*Exercise directions*:
If a line in the records below contains the word "addresses", copy it.

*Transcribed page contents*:
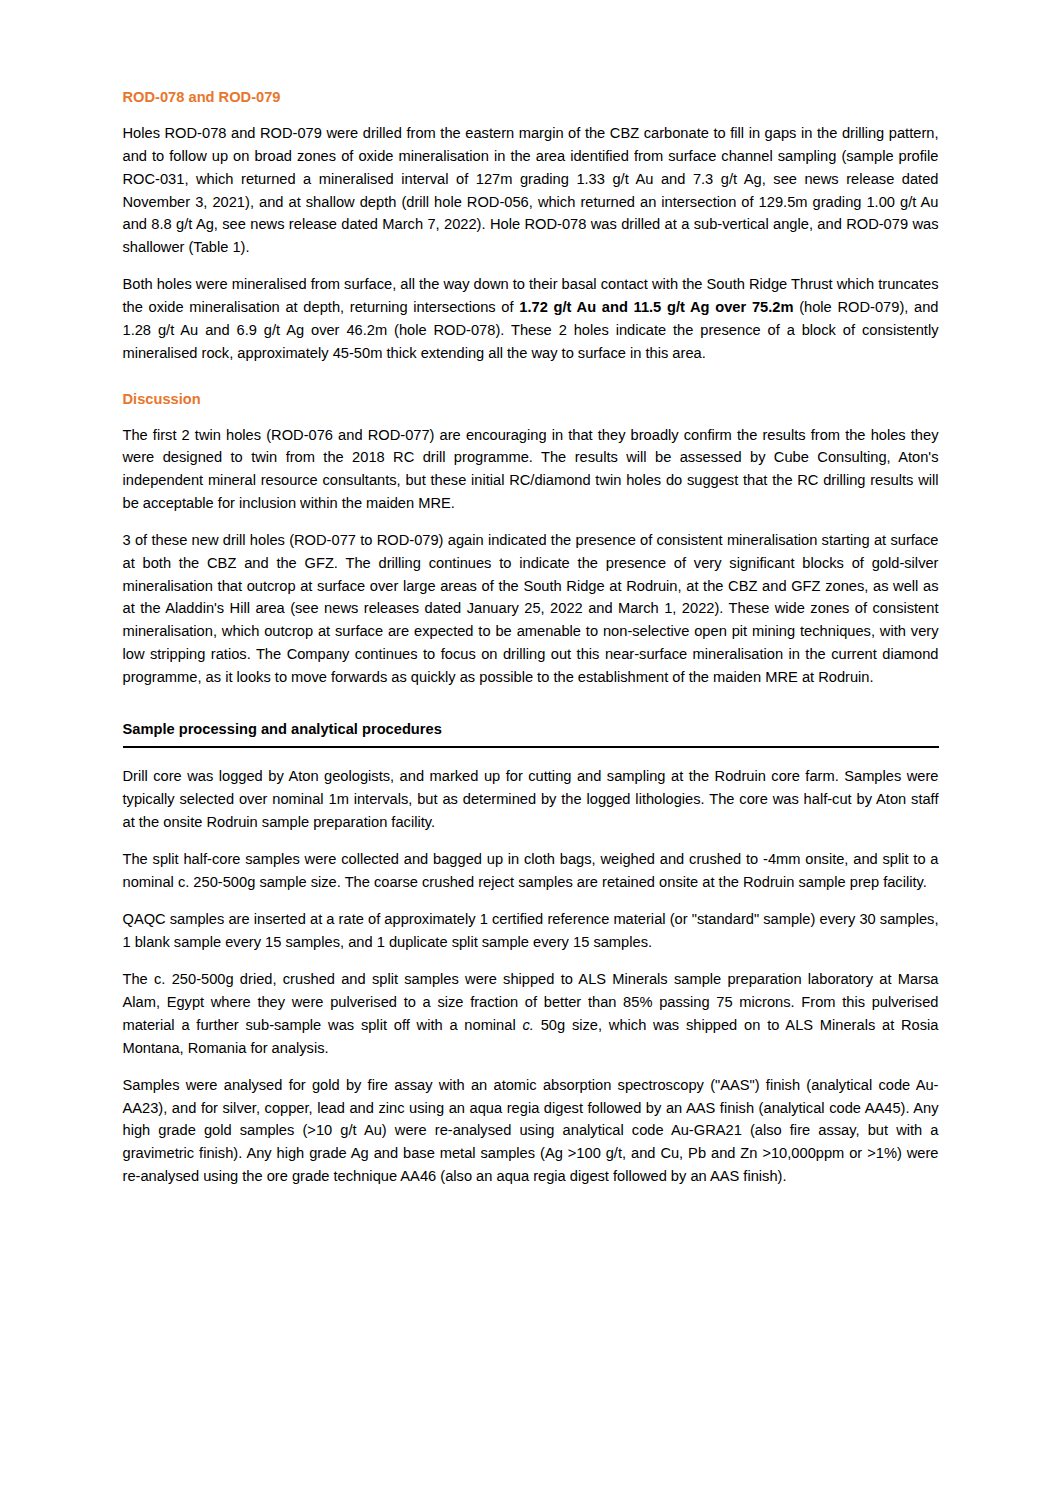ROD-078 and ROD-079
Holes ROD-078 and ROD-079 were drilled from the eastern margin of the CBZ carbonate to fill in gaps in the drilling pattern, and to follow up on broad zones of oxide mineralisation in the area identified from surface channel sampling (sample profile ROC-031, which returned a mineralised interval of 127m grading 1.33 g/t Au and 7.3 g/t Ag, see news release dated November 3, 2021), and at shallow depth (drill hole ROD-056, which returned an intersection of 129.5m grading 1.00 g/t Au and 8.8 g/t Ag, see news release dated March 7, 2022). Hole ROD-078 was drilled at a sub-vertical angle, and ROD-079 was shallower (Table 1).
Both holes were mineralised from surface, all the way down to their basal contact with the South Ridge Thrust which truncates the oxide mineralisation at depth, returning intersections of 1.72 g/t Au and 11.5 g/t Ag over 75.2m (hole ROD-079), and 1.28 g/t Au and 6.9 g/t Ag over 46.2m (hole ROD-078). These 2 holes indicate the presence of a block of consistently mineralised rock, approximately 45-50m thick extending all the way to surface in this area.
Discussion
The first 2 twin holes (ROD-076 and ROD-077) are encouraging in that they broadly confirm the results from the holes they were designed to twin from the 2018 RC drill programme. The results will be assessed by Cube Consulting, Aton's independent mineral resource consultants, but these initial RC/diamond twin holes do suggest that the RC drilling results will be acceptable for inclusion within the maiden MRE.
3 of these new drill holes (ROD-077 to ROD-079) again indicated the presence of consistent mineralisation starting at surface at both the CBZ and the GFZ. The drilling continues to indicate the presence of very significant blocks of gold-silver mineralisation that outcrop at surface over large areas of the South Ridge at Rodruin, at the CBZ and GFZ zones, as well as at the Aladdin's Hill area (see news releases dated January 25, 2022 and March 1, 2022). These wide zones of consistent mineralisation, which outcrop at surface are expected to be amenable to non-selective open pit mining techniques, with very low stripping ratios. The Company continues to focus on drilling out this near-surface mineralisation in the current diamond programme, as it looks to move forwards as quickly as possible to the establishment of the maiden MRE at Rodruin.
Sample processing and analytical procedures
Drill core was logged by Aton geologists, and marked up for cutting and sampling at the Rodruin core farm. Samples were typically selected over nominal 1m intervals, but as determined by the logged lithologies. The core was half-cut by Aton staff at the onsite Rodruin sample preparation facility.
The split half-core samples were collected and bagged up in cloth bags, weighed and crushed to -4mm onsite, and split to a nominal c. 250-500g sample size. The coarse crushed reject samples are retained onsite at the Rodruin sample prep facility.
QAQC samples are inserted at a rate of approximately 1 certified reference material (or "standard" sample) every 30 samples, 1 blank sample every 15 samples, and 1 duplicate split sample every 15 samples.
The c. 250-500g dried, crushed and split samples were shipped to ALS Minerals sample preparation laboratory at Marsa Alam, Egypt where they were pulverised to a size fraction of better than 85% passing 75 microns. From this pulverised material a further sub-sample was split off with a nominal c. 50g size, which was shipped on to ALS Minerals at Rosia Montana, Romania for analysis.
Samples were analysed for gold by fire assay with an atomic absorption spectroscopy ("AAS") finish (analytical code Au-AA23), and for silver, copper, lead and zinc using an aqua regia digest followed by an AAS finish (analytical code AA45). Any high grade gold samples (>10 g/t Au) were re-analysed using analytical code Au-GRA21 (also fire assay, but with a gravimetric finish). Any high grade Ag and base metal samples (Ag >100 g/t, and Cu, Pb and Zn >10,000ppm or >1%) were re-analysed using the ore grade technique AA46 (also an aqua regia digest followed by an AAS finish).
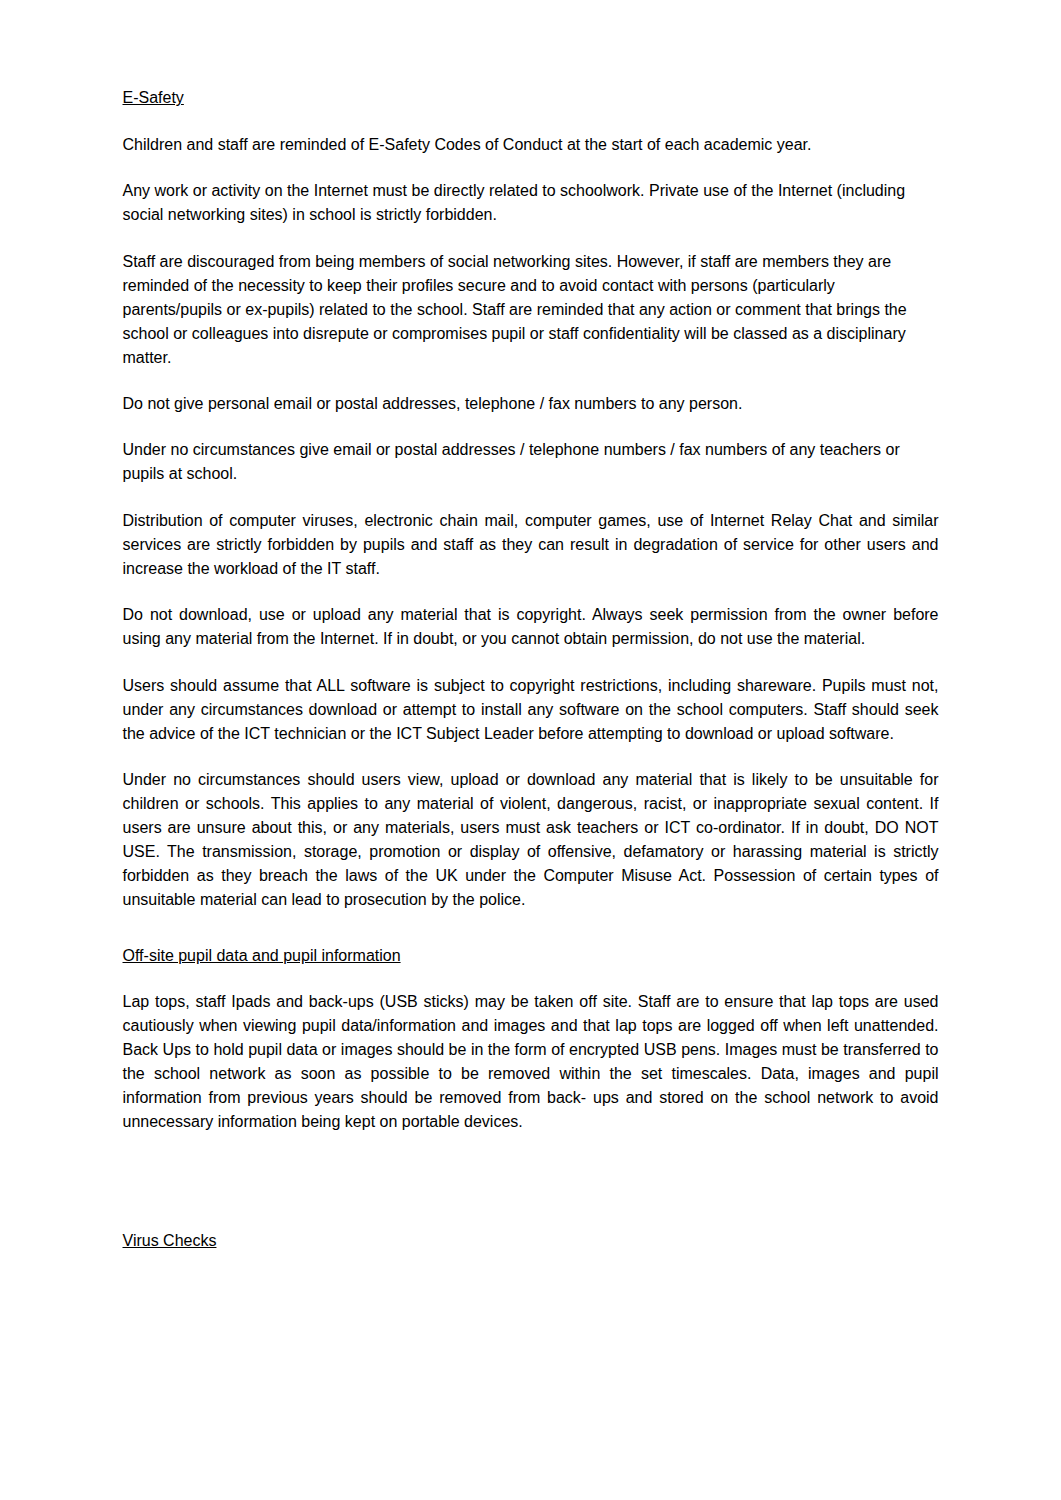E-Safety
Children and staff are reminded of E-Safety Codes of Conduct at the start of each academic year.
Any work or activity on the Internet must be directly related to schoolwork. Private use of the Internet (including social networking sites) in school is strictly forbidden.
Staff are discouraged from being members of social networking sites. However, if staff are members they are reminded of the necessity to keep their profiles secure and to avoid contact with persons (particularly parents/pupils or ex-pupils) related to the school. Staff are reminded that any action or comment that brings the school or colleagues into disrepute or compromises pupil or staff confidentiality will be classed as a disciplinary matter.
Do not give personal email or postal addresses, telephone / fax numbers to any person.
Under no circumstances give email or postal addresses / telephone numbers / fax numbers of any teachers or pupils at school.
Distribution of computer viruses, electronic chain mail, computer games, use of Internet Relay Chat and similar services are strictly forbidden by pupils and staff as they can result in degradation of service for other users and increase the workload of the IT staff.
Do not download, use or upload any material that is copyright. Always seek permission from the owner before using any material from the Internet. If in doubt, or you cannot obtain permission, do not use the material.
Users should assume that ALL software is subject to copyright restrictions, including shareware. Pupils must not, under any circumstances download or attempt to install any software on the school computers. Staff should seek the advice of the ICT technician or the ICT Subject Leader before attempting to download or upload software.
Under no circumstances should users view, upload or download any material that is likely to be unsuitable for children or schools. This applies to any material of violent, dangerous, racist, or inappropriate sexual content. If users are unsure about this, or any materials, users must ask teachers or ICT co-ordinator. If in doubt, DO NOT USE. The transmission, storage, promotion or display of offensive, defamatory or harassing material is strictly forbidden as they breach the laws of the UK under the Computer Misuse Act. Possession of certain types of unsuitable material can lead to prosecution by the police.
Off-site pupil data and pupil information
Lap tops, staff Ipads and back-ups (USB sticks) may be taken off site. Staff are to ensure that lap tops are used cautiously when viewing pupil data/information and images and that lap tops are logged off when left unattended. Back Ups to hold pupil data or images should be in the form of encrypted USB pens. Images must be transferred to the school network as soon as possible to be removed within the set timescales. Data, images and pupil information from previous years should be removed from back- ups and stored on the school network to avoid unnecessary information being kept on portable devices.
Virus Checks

*Your solution*:
Do not give personal email or postal addresses, telephone / fax numbers to any person.
Under no circumstances give email or postal addresses / telephone numbers / fax numbers of any teachers or pupils at school.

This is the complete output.